- Opening Delimiter -

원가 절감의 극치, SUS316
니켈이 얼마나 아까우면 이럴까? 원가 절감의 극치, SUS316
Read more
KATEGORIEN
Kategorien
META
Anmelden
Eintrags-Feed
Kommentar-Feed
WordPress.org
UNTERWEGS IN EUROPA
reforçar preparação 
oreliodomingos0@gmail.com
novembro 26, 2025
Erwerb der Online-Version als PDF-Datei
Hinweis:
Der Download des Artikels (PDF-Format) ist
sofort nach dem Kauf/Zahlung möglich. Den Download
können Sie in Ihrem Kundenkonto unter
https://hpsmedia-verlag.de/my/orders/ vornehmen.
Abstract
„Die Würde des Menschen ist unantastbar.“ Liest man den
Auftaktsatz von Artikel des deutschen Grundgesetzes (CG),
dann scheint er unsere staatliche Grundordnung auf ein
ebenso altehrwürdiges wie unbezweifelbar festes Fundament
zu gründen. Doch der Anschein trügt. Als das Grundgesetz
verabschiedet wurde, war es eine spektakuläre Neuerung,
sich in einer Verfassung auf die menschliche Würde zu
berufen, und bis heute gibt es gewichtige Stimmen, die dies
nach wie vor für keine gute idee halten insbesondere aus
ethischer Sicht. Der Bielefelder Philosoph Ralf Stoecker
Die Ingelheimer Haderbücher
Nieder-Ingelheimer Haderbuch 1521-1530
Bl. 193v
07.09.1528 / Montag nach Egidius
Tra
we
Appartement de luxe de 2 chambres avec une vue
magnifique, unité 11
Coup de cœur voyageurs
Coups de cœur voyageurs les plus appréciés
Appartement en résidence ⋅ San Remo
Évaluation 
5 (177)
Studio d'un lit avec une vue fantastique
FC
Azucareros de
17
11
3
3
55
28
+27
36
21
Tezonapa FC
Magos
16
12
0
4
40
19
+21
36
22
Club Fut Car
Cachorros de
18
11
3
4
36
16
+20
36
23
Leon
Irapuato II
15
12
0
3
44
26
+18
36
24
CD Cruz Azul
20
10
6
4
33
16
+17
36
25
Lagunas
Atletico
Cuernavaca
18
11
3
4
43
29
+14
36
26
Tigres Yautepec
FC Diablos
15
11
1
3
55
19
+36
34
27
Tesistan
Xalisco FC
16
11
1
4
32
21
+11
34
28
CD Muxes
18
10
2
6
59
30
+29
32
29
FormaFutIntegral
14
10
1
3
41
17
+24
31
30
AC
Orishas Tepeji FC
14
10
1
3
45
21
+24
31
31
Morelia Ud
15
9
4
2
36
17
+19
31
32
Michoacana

- Closing Delimiter -
- Opening Delimiter -

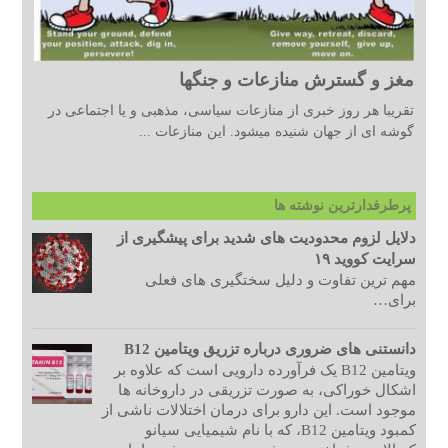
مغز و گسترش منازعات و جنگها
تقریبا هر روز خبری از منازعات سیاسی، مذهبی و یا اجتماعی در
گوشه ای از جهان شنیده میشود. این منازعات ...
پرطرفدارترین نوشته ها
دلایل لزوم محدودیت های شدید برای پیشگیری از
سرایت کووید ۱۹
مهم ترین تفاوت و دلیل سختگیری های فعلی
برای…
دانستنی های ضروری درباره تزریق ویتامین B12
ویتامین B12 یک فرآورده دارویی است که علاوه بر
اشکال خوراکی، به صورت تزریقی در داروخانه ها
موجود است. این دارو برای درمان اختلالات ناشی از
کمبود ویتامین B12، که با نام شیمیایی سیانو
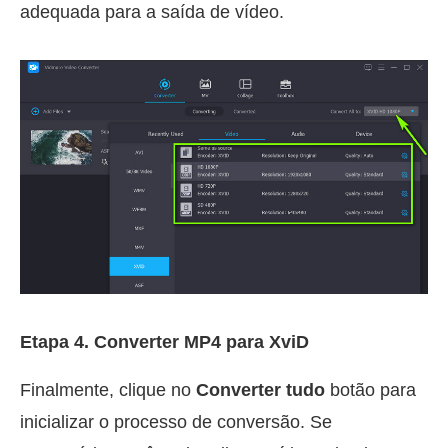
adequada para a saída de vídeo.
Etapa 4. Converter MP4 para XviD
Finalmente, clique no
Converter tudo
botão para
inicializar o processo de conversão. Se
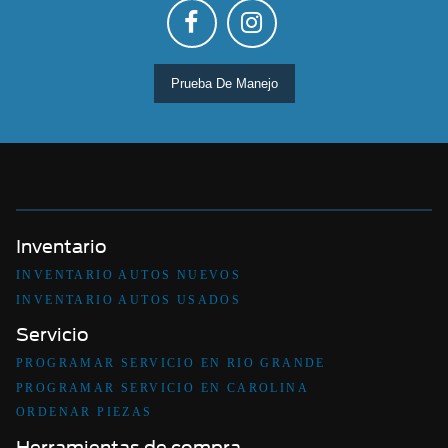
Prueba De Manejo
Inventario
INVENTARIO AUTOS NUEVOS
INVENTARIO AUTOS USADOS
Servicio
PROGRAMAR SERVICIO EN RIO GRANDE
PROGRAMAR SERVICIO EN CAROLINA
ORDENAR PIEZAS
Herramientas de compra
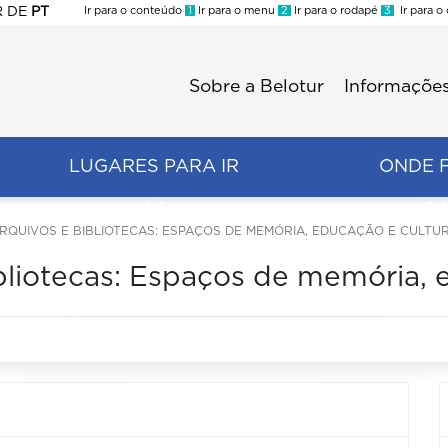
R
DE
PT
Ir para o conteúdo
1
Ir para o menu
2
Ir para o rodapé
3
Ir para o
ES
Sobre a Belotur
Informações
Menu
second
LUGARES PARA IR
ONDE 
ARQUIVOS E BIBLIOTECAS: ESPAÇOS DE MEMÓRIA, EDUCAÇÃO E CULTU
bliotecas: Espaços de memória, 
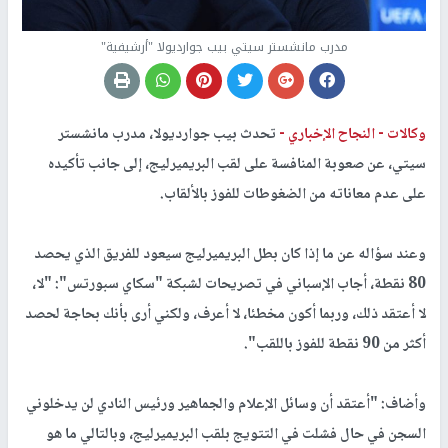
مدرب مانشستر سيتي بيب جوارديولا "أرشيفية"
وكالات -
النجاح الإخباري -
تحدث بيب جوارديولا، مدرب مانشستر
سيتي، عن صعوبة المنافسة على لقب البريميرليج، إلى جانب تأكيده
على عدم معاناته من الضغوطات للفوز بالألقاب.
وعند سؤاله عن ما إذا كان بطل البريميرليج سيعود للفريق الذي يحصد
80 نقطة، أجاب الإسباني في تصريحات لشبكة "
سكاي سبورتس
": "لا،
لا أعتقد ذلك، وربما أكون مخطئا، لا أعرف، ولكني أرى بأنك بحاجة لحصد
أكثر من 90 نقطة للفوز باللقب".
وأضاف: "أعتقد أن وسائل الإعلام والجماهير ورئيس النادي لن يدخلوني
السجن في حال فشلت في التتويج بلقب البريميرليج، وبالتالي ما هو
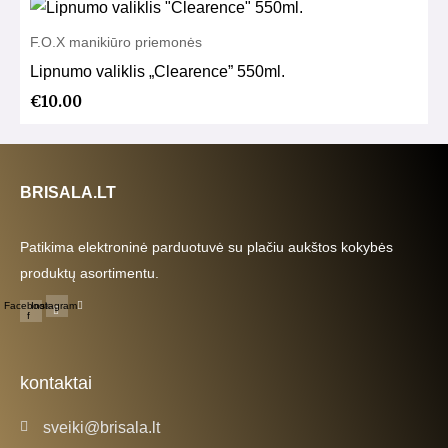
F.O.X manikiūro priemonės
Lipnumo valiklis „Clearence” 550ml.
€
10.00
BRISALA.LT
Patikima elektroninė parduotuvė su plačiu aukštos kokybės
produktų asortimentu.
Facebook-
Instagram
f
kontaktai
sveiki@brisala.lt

- Closing Delimiter -

** WHAT YOU SHOULD DO **
What's needed is an exact copy of the lines above from the one with "Finalmente, clique no" through the one with "sveiki@brisala.lt", both included; the pictures stay out.

** RESPONSE TO THE EXERCISE **
Finalmente, clique no
Converter tudo
botão para
inicializar o processo de conversão. Se
Prueba De Manejo
Inventario
INVENTARIO AUTOS NUEVOS
INVENTARIO AUTOS USADOS
Servicio
PROGRAMAR SERVICIO EN RIO GRANDE
PROGRAMAR SERVICIO EN CAROLINA
ORDENAR PIEZAS
Herramientas de compra
R
DE
PT
Ir para o conteúdo
1
Ir para o menu
2
Ir para o rodapé
3
Ir para o
ES
Sobre a Belotur
Informações
Menu
second
LUGARES PARA IR
ONDE 
ARQUIVOS E BIBLIOTECAS: ESPAÇOS DE MEMÓRIA, EDUCAÇÃO E CULTU
bliotecas: Espaços de memória, 
مدرب مانشستر سيتي بيب جوارديولا "أرشيفية"
وكالات -
النجاح الإخباري -
تحدث بيب جوارديولا، مدرب مانشستر
سيتي، عن صعوبة المنافسة على لقب البريميرليج، إلى جانب تأكيده
على عدم معاناته من الضغوطات للفوز بالألقاب.
وعند سؤاله عن ما إذا كان بطل البريميرليج سيعود للفريق الذي يحصد
80 نقطة، أجاب الإسباني في تصريحات لشبكة "
سكاي سبورتس
": "لا،
لا أعتقد ذلك، وربما أكون مخطئا، لا أعرف، ولكني أرى بأنك بحاجة لحصد
أكثر من 90 نقطة للفوز باللقب".
وأضاف: "أعتقد أن وسائل الإعلام والجماهير ورئيس النادي لن يدخلوني
السجن في حال فشلت في التتويج بلقب البريميرليج، وبالتالي ما هو
F.O.X manikiūro priemonės
Lipnumo valiklis „Clearence” 550ml.
€
10.00
BRISALA.LT
Patikima elektroninė parduotuvė su plačiu aukštos kokybės
produktų asortimentu.
Facebook-
Instagram
f
kontaktai
sveiki@brisala.lt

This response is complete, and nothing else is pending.